Examining the long fight of Black people in Chicago to claim their humanity and thrive in a city while facing school closings, the destruction of public housing and oppressive law enforcement, Stovall argues that marginalized communities face unique structural challenges while being blamed for interpersonal conflict and labeled “violent” and deemed disposable. With a novel approach to the question of how state-sanctioned violence and abandonment impacts low-income communities, _Engineered Conflict _uses examples from Chicago’s recent history to shed light on the politics of disposability through housing instability, criminalization, and school closures.
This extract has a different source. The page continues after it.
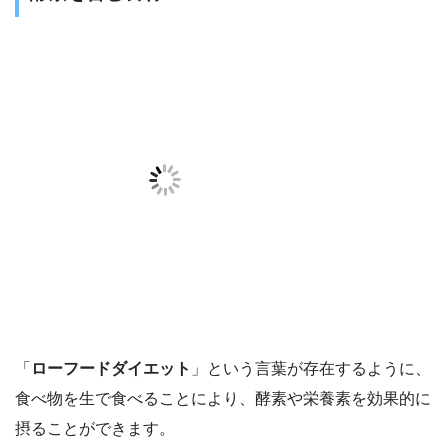
「
ローフードダイエット
」という言葉が存在するように、
食べ物を生で食べることにより、酵素や栄養素を効果的に
摂ることができます。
Looking at all three phenomena together allows readers to see how state policies designate some neighborhoods as unviable, where disinvestment furthers a rationale to contain members of these communities.
Looking at the many ways Black communities have resisted state violence and the work of local organizations to address marginalization, _Engineered Conflict _calls for a powerful movement against the displacement, disinvestment, and disposability of Chicago’s Black population.
David Stovall, Ph.D. is a professor in the departments of Black Studies and Criminology, Law & Justice at the University of Illinois at Chicago (UIC). His scholarship investigates three areas 1) Critical Race Theory, 2) the relationship between housing and education, and 3) the intersection of race, place and school. In the attempt to bring theory to action, he works with community organizations and schools to address issues of equity, justice and abolishing the school/prison nexus. His work led him to become a member of the design team for the Greater Lawndale/Little Village School for Social Justice (SOJO), which opened in the Fall of 2005. Furthering his work with communities, students, and teachers, his work manifests itself in his involvement with the Peoples Education Movement, a collection of classroom teachers, community members, students and university professors in Chicago, Los Angeles and the San Francisco Bay Area who engage in collaborative community projects centered in creating relevant curriculum.